Alain Resnais est trop modeste sur ce coup-là, tant ce dispositif, avec les allers-retours qu’il autorise au gré de mises en abîme successives, est source à la fois de plaisir et d’émotion. Si le réalisateur est toujours capable de nous étonner, c’est aussi parce qu’il veille à encore se surprendre, évitant la répétition même lorsqu’il tourne avec ses acteurs de toujours: « Je m’efforce toujours de me demander quel est l’acteur qui va le mieux se combiner avec d’autres, parce que ce n’est pas forcément le meilleur acteur pour le meilleur rôle. J’attache autant d’importance au timbre de voix et au phrasé d’un comédien qu’à son aspect physique. Mon rêve, c’est qu’on puisse écouter un film à la radio, et toujours savoir qui est en train de jouer, ne jamais confondre deux voix. Voilà ce que j’essaye. » Et de dévoiler, dans le même élan, une autre de ses « recettes de cuisine »: « J’ai tendance à essayer de prendre un maximum de décisions au moment où on rédige le scénario et le découpage technique, de manière à ce que, quand on est sur le plateau, on puisse changer d’avis avec spontanéité. C’est plus facile de tourner le contraire de ce qu’on a écrit, que s’il n’y a rien d’écrit. »
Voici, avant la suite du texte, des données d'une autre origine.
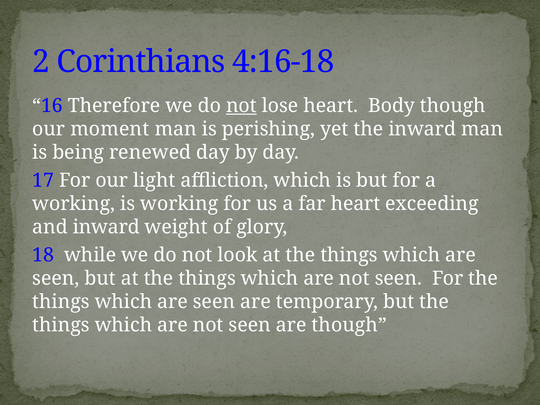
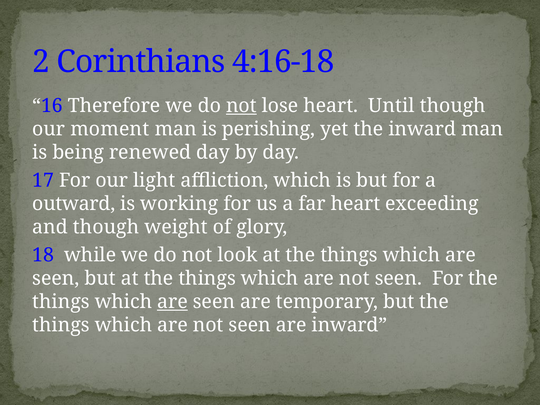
Body: Body -> Until
working at (74, 204): working -> outward
and inward: inward -> though
are at (172, 302) underline: none -> present
are though: though -> inward
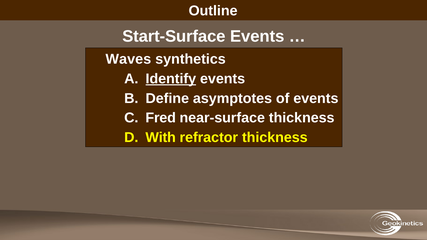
Façon de se réserver une marge d’inconnu, même si chacun de ses films porte incontestablement sa signature -encore qu’il répugne à s’en attribuer le mérite exclusif: « Le chef-opérateur va toujours être extraordinairement créatif, les acteurs aussi. On peut pousser la conversation loin, en disant que le metteur en scène, il ne sait pas dessiner, il demande à un décorateur; il ne sait pas jouer, il demande à des acteurs; il ne sait pas éclairer, il demande à un chef-opérateur; il ne sait pas écrire de musique, il demande à un compositeur. Je m’occupe évidemment de réunir des gens qui me plaisent, cela compte, mais si j’accepte que l’on dise « mis en scène par » , je réagis toujours lorsque l’on parle de « un film de ». Un jour, dans un ciné-club, un spectateur m’a interpellé: « Mais alors, monsieur, où est le mérite? » Je ne prétends pas avoir du mérite. Ce qui m’intéresse, c’est que des producteurs me demandent de travailler. La vraie obligation, c’est ça. C’est un métier pour moi, et je n’ai pas de prétention. »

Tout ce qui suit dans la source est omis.